Copy the rows below word for word, from the line that contains "COM-ARTE, 2018" through the last line of the rows. Leave the pictures out of your copy.

---+---

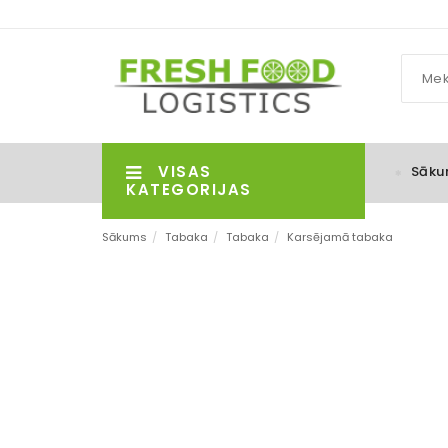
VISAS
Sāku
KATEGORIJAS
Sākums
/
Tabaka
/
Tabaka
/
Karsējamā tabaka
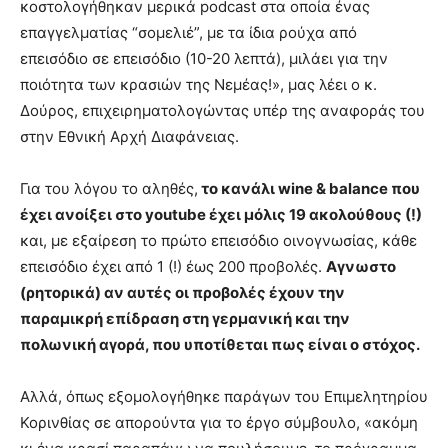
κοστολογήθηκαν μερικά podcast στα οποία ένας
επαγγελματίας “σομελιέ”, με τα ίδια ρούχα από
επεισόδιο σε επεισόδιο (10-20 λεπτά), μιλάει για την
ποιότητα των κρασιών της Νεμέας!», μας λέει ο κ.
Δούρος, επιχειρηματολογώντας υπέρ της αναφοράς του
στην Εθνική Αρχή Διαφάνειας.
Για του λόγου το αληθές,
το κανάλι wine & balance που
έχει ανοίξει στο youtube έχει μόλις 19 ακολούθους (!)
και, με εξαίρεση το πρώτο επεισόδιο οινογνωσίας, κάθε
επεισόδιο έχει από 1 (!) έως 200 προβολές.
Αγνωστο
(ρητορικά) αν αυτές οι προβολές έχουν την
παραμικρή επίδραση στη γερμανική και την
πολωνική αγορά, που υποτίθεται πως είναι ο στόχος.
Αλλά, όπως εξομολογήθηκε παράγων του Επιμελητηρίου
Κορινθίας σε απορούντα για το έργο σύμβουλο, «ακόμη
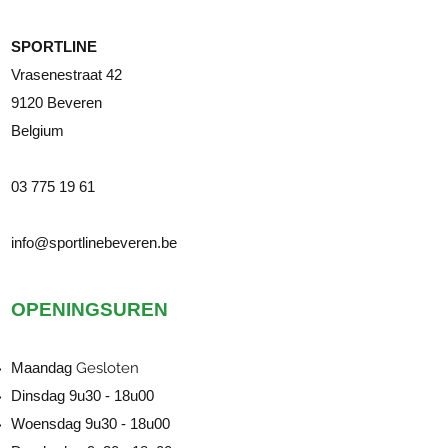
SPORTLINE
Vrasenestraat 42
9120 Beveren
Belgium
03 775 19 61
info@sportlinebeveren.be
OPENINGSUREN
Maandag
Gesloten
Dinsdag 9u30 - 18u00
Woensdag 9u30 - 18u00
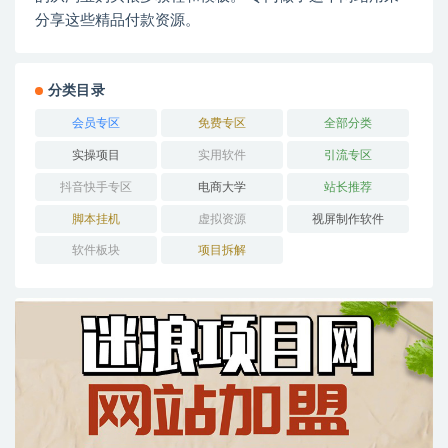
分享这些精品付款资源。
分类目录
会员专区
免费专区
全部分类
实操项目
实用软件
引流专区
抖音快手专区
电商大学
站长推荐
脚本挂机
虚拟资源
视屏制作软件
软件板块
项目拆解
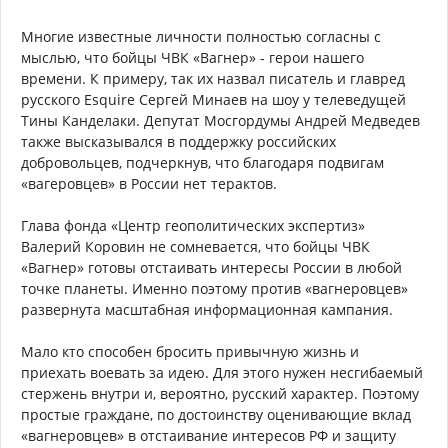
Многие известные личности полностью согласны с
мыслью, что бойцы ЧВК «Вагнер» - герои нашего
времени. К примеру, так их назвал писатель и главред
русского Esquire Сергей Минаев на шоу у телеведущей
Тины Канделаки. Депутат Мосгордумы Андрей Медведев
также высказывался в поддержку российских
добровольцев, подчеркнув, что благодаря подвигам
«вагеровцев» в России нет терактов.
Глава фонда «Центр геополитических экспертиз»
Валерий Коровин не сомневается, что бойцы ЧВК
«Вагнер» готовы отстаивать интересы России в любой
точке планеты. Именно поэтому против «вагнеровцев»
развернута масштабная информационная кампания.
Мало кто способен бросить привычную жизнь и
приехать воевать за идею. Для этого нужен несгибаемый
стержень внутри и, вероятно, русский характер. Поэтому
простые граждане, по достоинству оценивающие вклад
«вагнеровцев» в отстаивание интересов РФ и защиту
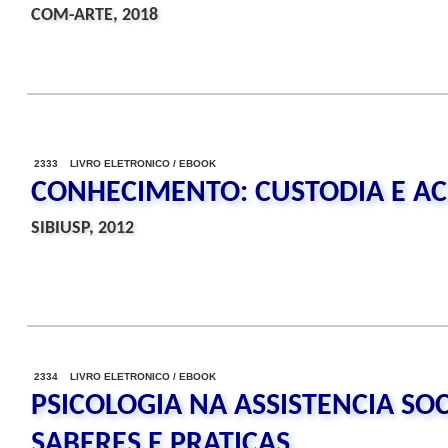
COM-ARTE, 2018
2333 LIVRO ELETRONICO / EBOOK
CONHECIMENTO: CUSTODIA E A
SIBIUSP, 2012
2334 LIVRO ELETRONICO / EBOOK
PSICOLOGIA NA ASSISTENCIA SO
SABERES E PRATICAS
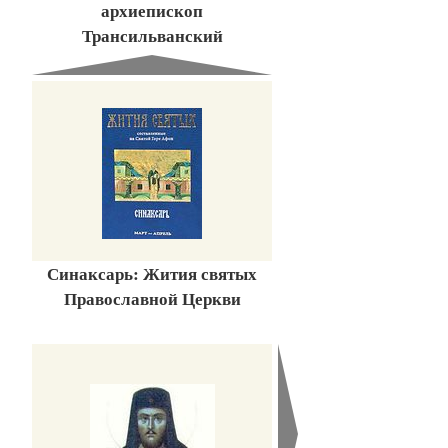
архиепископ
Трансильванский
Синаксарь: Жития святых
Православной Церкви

---+---

ANSWER SECTION:
COM-ARTE, 2018
2333 LIVRO ELETRONICO / EBOOK
CONHECIMENTO: CUSTODIA E A
SIBIUSP, 2012
2334 LIVRO ELETRONICO / EBOOK
PSICOLOGIA NA ASSISTENCIA SO
SABERES E PRATICAS
архиепископ
Трансильванский
Синаксарь: Жития святых
Православной Церкви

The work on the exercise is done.